Artikel:

* * *

Das diese Art Interesse an den „Zigeunern“ eine Manipulation der ungarischen Arbeiterpartei war, um die Roma in die sozialistische Ideologie zu integrieren, wurde schnell deutlich.[2]
In den Jahren von 1945-1948 während der Demokratisierung verschlechterte sich die wirtschaftliche Lage der Roma in Ungarn drastisch, da durch die Aufteilung des Großgrundbesitzes eine bedeutende Arbeitsmöglichkeit für sie verloren ging. Die Roma wurden größtenteils nicht an der Bodenreform beteiligt, obwohl die Landwirtschaft vorher ein wichtiger Bestandteil ihres Einkommens war. So stieg in der erzwungenen Industrialisierung der Nachkriegsjahre in Ungarn zwar der Anteil der Beschäftigten, die Roma wurden allerdings meist nur als Hilfskräfte für niedere Arbeiten eingesetzt.

* * *

Ziel 1: Tippe aus dem Artikel über die Roma in Ungarn den Abschnitt von „Das diese Art“ bis „niedere Arbeiten eingesetzt.“ wortgetreu ab.
Ziel 2: Wiederhole bitte aus der Liste den Abschnitt von der Zeile mit „collection date: 1900-06-20“ bis zum Ende der Liste unverändert, beide Grenzen eingeschlossen.

Gespeicherte Datensätze:

* * *

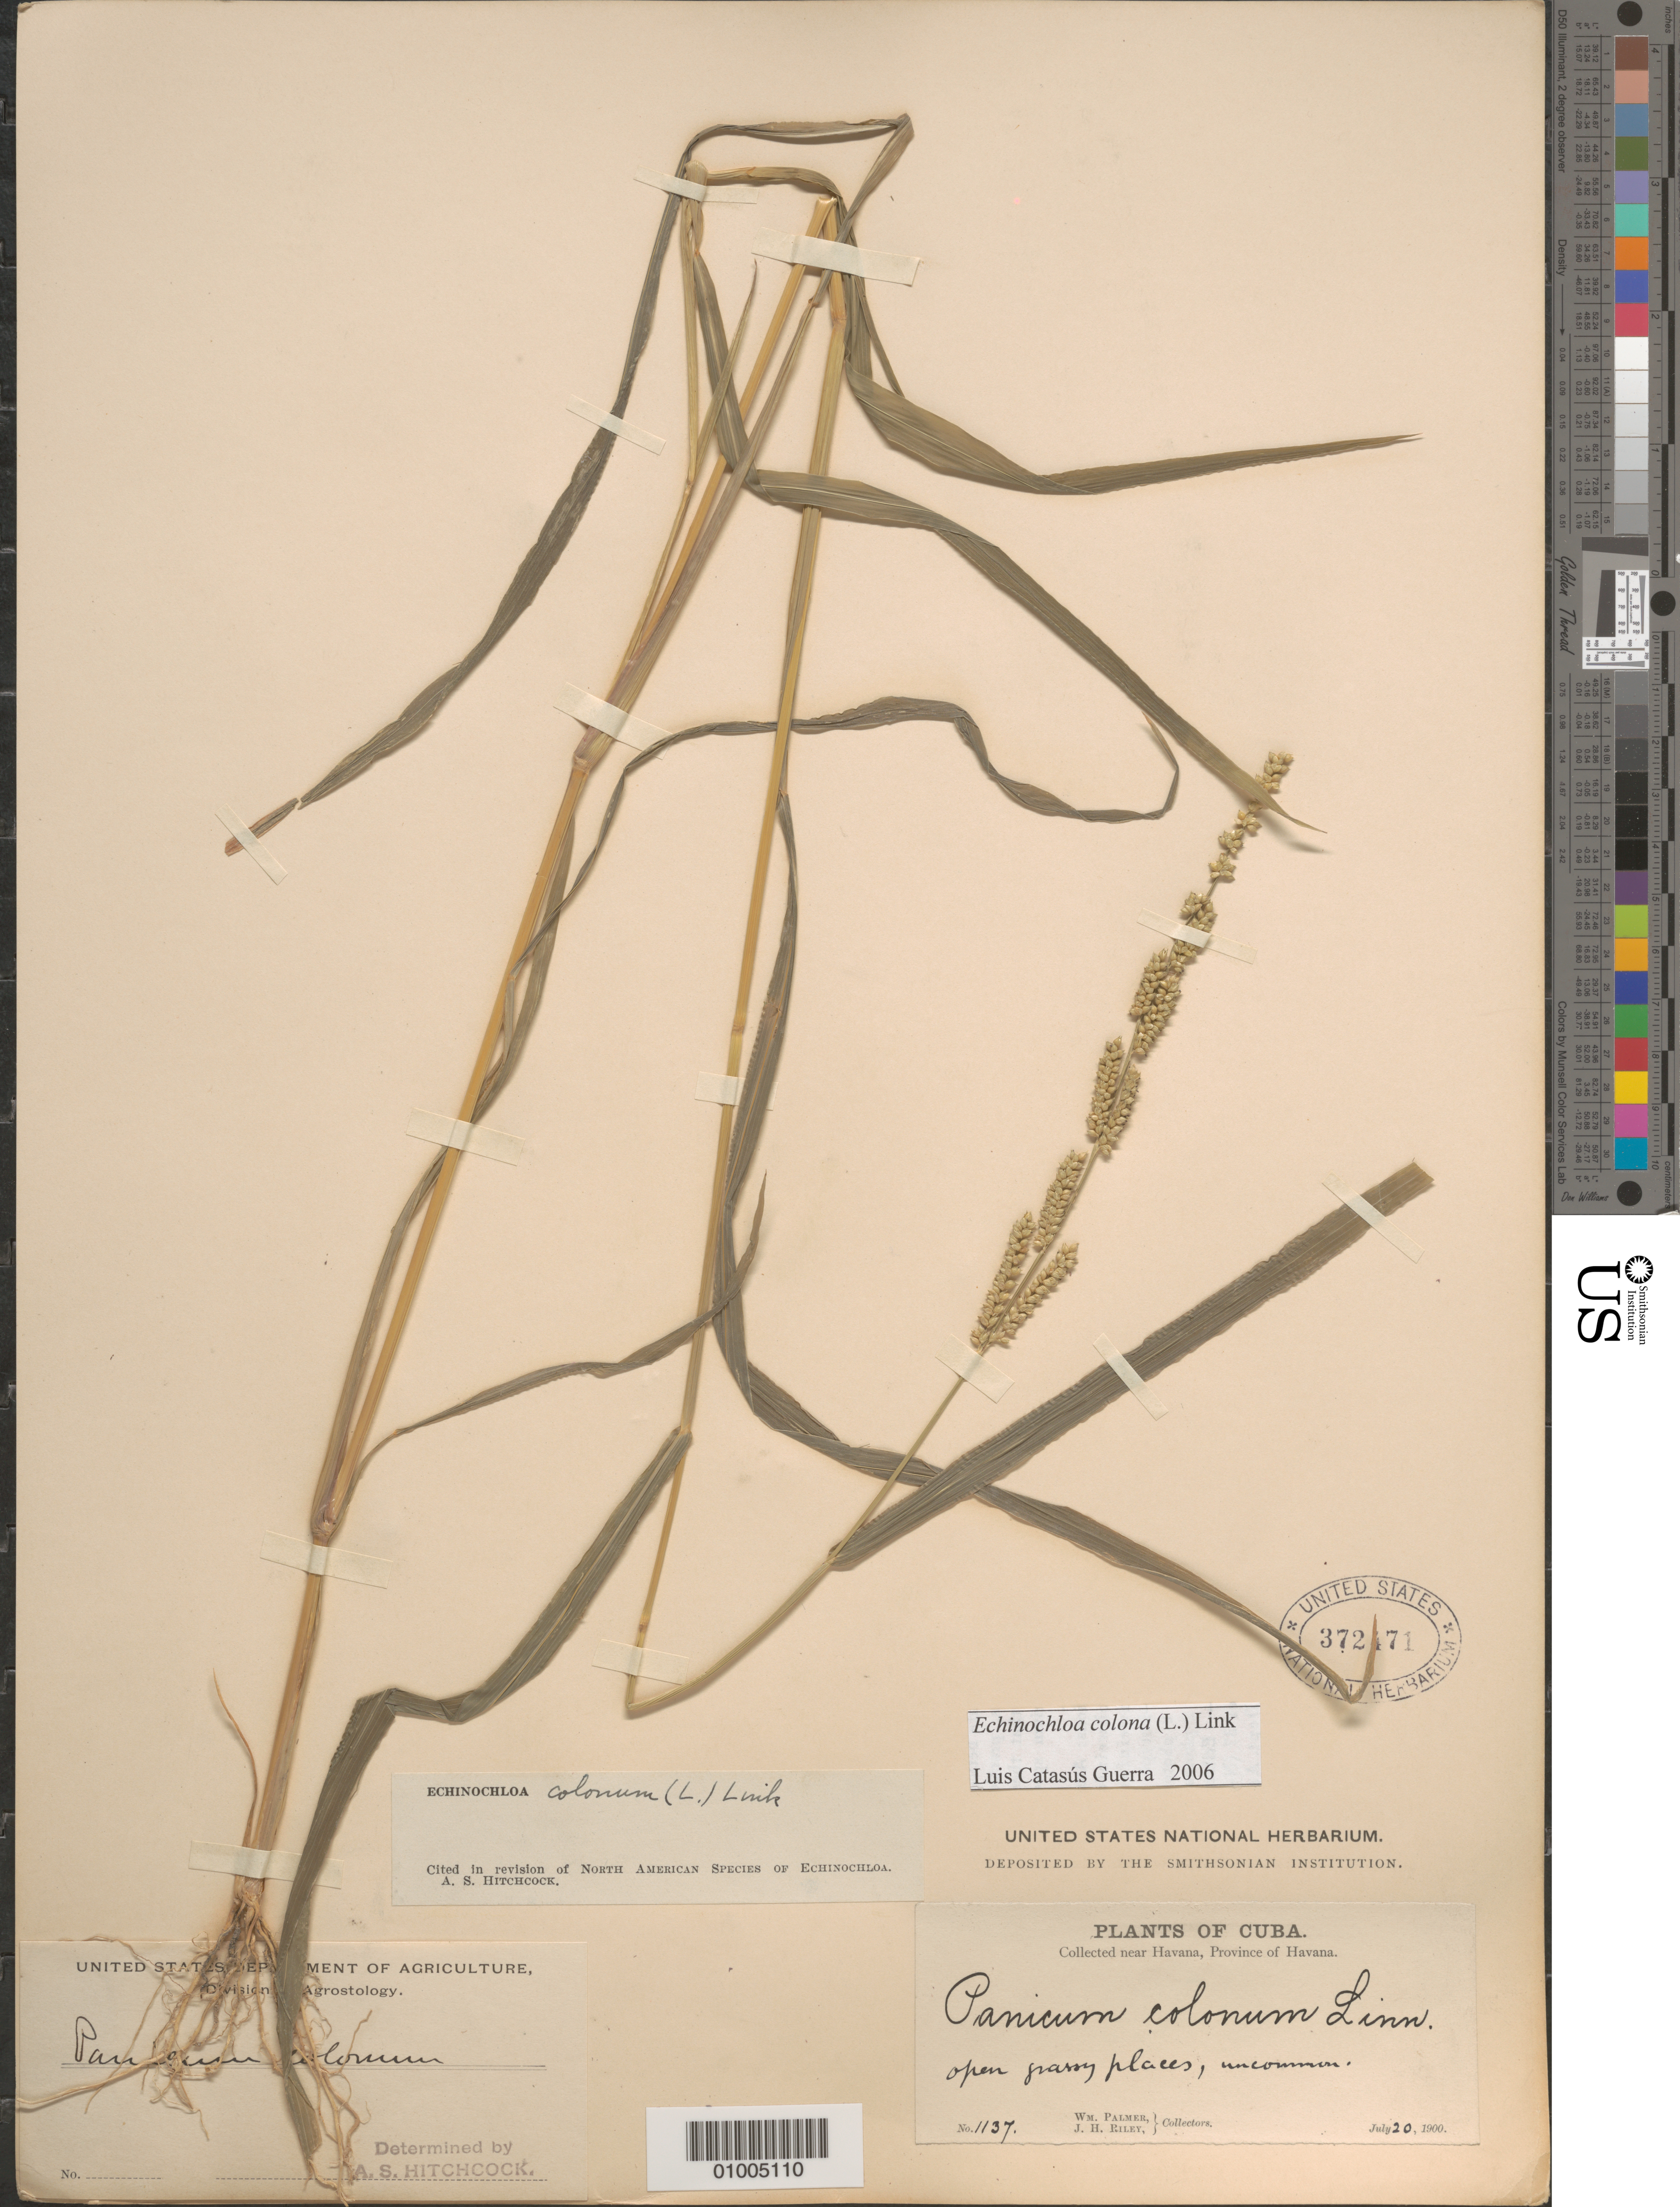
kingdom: Plantae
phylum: Tracheophyta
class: Liliopsida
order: Poales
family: Poaceae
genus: Echinochloa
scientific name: Echinochloa colona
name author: (L.) Link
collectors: W. Palmer & J. H. Riley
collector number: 1137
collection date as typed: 20 Jun 1900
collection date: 1900-06-20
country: Cuba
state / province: La Habana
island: Cuba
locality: La Habana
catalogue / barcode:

* * *

Vollständige Ausgabe 1:
Das diese Art Interesse an den „Zigeunern“ eine Manipulation der ungarischen Arbeiterpartei war, um die Roma in die sozialistische Ideologie zu integrieren, wurde schnell deutlich.[2]
In den Jahren von 1945-1948 während der Demokratisierung verschlechterte sich die wirtschaftliche Lage der Roma in Ungarn drastisch, da durch die Aufteilung des Großgrundbesitzes eine bedeutende Arbeitsmöglichkeit für sie verloren ging. Die Roma wurden größtenteils nicht an der Bodenreform beteiligt, obwohl die Landwirtschaft vorher ein wichtiger Bestandteil ihres Einkommens war. So stieg in der erzwungenen Industrialisierung der Nachkriegsjahre in Ungarn zwar der Anteil der Beschäftigten, die Roma wurden allerdings meist nur als Hilfskräfte für niedere Arbeiten eingesetzt.

Vollständige Ausgabe 2:
collection date: 1900-06-20
country: Cuba
state / province: La Habana
island: Cuba
locality: La Habana
catalogue / barcode:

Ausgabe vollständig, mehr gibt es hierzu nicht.